At Nuremberg, Speer readily admitted his guilt that:
As Reichminister for Armaments and Munitions he bore responsibility for the decision to recruit by force, and for the use under brutal, inhumane and degrading conditions of foreign civilians and prisoners of war in the manufacture of armaments and Munitions, the construction of fortifications, and in active military operations (p. 303).
For this crime, Speer was sentenced to twenty years imprisonment. Speer also accepted guilt in a general sense for the crime against the Jews, because, as he always maintained when asked about *The Final Solution,* he "should have known, he could have known, but he hadn't known."
He knew Jews were being transported from all over Europe, and he sensed "dreadful things were happening" (p. 706), but he always maintained, and with a high degree of support from the available historical records, he was never aware of the specifics of those "dreadful things."

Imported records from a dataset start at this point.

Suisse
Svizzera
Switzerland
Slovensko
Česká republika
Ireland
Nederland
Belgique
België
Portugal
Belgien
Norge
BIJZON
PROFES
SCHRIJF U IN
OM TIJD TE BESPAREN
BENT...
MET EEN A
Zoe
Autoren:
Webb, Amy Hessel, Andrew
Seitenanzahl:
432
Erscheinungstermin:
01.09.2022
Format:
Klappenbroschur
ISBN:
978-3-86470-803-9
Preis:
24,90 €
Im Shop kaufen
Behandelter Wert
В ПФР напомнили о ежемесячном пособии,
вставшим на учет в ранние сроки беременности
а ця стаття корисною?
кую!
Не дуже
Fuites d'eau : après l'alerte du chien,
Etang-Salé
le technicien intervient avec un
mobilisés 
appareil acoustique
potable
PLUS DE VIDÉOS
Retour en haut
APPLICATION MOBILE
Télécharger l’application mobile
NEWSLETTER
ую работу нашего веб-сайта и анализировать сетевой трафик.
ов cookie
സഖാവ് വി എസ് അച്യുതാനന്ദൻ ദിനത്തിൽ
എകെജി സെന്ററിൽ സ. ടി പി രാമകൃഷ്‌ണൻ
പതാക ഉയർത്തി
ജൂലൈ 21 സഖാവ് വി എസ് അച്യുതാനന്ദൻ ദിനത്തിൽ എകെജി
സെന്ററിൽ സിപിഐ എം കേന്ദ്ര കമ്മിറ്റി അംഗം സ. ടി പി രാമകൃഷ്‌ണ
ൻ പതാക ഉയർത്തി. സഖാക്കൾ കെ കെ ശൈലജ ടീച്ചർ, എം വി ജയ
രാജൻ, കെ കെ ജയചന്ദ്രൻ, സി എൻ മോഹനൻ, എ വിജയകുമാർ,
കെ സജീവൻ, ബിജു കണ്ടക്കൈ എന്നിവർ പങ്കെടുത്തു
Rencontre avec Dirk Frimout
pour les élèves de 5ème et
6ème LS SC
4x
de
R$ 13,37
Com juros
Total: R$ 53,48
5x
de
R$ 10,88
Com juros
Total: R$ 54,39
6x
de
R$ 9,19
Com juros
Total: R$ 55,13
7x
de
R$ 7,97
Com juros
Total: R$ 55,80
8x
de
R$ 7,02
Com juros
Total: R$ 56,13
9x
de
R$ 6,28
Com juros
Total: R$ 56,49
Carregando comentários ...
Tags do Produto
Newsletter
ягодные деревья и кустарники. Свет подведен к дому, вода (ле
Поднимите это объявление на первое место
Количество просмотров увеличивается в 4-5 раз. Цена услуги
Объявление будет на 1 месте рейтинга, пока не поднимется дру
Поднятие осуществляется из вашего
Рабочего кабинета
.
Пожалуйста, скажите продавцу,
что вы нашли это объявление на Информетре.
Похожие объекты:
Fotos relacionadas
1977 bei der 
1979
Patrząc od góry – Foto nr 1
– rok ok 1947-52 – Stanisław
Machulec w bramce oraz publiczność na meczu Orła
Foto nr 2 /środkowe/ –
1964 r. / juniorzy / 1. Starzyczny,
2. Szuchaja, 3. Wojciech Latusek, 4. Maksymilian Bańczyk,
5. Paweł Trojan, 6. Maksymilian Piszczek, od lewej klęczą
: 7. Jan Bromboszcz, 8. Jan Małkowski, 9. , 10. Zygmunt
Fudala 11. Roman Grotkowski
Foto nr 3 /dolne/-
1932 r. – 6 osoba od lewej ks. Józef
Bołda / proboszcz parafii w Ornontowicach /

This is not enough for Sereny, who harangued Speer throughout their four year collaboration for a confession to knowledge of the gas chambers. What is most revealing in this book is Sereny's surprise at one of her final letters from Speer in which he stated:
He had been terribly hurt by my article, he had expected me to have a different attitude from all 'those others' who had been trying for so long to 'catch him out and pass judgment' on him. The question of his 'knowledge' was absolutely central to his life, he said, and it was a great disappointment to find that after all the time we spent together, I had tried to accuse him of 'knowledge' without mentioning any of his counter-arguments (p. 709).
Sereny's surprise at Speer's reactions shows her to be as blind to her own peculiar *historian's vanity* as Speer was blind to the "dreadful things."